GPU accelerated surface-based gaze mapping for XR experiences
Charles Javerliat, Guillaume Lavoué
TL;DR
This work tackles the difficulty of mapping gaze data to 6DoF XR scenes by introducing a GPU-accelerated, surface-based fixation density mapping pipeline that operates independently of mesh resolution and UV mappings. It uses a quasi-uniform surface sampling on triangles, a Gaussian projection model for gaze with occlusion handling, and normalization, all implemented as parallel GPU kernels with a filtering optimization for real-time performance. The approach yields accurate, occlusion-aware heatmaps that can be exported for external analysis and integrated into XR toolchains like PLUME, demonstrated on challenging scenes with large mesh counts and high sampling density. The combination of interactive generation, robust surface grounding, and open-source release enables scalable 6DoF gaze datasets and practical ground-truth for attention prediction and rendering optimizations in XR.
Abstract
Extended reality is a fast-growing domain for which there is an increasing need to analyze and understand user behavior. In particular, understanding human visual attention during immersive experiences is crucial for many applications. The visualization and analysis of visual attention are commonly done by building fixation density maps from eye-tracking data. Such visual attention mapping is well mastered for 3 degrees of freedom (3DoF) experiences (\textit{i.e.}, involving 360 images or videos) but much less so for 6DoFs data, when the user can move freely in the 3D space. In that case, the visual attention information has to be mapped onto the 3D objects themselves.
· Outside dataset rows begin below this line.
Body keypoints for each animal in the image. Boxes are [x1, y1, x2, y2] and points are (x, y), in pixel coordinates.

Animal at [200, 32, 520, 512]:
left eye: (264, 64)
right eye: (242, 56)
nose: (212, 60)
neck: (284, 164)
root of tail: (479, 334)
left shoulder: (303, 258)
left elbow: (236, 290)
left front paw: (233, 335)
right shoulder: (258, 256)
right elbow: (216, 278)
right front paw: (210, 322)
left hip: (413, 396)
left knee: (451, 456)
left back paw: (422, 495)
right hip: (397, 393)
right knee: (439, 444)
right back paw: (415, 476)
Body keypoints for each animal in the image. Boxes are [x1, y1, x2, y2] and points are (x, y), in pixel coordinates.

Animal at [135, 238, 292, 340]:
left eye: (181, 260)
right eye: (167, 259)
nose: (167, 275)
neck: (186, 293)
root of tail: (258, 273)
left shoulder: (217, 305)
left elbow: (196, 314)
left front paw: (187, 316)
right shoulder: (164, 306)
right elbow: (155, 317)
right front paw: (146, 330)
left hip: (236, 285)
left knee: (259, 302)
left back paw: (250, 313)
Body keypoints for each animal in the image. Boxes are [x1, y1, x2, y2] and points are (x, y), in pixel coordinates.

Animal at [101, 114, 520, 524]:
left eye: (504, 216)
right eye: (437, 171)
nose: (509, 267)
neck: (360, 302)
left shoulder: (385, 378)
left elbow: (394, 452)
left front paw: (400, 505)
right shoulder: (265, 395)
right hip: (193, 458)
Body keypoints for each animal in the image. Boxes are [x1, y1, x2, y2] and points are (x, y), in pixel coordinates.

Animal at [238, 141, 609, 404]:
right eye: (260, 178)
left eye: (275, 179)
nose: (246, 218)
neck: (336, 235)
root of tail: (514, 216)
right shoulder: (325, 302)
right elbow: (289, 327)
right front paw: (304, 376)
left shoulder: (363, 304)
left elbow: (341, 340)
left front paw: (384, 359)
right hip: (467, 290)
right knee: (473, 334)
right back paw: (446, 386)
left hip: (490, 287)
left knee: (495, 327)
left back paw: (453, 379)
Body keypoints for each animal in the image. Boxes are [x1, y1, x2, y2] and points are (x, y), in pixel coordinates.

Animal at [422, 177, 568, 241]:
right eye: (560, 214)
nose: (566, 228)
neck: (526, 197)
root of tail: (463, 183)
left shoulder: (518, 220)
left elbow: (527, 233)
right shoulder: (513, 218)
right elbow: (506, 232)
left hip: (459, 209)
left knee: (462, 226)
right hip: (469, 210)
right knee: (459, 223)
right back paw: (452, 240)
Some solutions exist for constructing such surface-based 6DoFs attention maps, however, they own several drawbacks: processing time, strong dependence on mesh resolution and/or texture mapping, and/or unpractical data representation for further processing. In this context, we propose a novel GPU-based algorithm that resolves the issues above while being generated in interactive time and rendered in real-time. Experiment on a challenging scene demonstrates the accuracy and robustness of our approach. To stimulate research in this area, the source code is publicly released and integrated into PLUME for ease of use in XR experiments.